Die Osttangente, von der BVG Nord-Süd-Tangente genannte, verbindet Hohenschönhausen mit Friedrichsfelde, Karlshorst und Schöneweide. Als Hauptlinie verkehrt die M 17 zwischen Falkenberg und Schöneweide im 10-Minuten-Takt (tagsüber), von Gehrenseestraße bis Schöneweide im 24-Stunden-Betrieb. Ergänzt wird sie von der 27 (Pasedagplatz—Krankenhaus Köpenick) und 37 (Mo-Fr Lichtenberg—Schöneweide). Die Grundsanierung dieser Strecke ist ein langjähriger Prozess, der in Teilen bereits abgeschlossen ist, an mehreren Punkten aber auch unter deutlichen Verzögerungen leidet.

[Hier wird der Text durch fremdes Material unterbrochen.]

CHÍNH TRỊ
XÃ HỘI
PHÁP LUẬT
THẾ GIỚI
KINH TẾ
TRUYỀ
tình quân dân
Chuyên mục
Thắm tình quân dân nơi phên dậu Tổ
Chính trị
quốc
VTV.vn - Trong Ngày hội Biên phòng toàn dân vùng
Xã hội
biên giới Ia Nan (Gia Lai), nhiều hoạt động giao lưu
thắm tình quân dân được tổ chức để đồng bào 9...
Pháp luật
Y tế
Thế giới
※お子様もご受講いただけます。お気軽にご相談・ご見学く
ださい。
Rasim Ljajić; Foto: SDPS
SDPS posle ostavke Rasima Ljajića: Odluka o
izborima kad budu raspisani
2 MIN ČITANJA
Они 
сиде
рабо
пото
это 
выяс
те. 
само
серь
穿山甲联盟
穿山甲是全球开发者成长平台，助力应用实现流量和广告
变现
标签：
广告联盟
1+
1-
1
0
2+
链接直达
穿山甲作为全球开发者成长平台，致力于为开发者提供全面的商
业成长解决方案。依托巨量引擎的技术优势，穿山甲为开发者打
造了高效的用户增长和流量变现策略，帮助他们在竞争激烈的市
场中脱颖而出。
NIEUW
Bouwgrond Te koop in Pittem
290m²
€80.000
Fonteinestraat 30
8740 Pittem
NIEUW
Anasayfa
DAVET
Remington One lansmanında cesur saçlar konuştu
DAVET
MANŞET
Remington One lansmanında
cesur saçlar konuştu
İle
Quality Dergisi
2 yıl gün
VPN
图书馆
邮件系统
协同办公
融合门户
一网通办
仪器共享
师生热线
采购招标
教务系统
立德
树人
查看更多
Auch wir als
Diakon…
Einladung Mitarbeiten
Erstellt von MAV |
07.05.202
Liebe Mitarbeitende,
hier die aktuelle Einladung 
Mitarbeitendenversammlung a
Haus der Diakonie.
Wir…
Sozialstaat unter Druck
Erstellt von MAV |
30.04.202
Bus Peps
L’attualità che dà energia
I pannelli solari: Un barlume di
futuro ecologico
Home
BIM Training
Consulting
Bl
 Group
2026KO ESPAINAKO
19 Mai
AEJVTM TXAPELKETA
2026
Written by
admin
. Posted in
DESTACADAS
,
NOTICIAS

Insbesondere das Nadelöhr am Bahnhof Karlshorst ist ein enormes Ärgernis für alle Verkehrsteilnehmer.

Hohenschönhausen

Zwischen Prerower Platz und Gehrenseestraße ist die Erneuerung bereits abgeschlossen, doch an der Gehrenseestraße wartet der erste große Brocken auf den Baubeginn. Aktuell trifft die Strecke mit einem 45-Grad-Bogen parallel zur Wartenberger Straße rechtwinklig auf die Gehrenseestraße. Es folgen zwei 90-Grad-Bögen mit Wechsel von der Seitenin die Mittellage, bevor die Wartenberger Straße an der folgenden Kreuzung mit der Hauptstraße zur Rhinstraße wird.

Karte
Die Strecke in der Wartenberger Straße wird begradigt. Nördlich der neugebauten Schleife entsteht die Haltestelle Paul-König-Straße. Zwischen Malchower Weg und Hauptstraße entsteht eine Kombihaltestelle für Bahnen und Busse. Sie sollte einen neuen Namen erhalten, um Verwechslungen mit S-Bahnhof Gehrenseestraße zu vemeiden. Karte: OSM, Eintragungen: IGEB

Beim anstehenden Umbau wird die Straßenbahntrasse begradigt. Die heutige Haltestelle Gehrenseestraße wird aufgegeben und durch die neue Haltestelle Paul-König-Straße ersetzt, die nördlich der neuen Gleisschleife liegt. Die neue Streckenführung kreuzt die heutige Schleife und trifft dann an der Einmündung Malchower Weg wieder auf die Wartenberger Straße, wo sie „geradeaus” führend die Mittellage erreicht. Die neue Wendeschleife umschließt entsprechend weniger Fläche und erhält zwei Gleise mit jeweils mehr als 60 Metern nutzbarer Länge.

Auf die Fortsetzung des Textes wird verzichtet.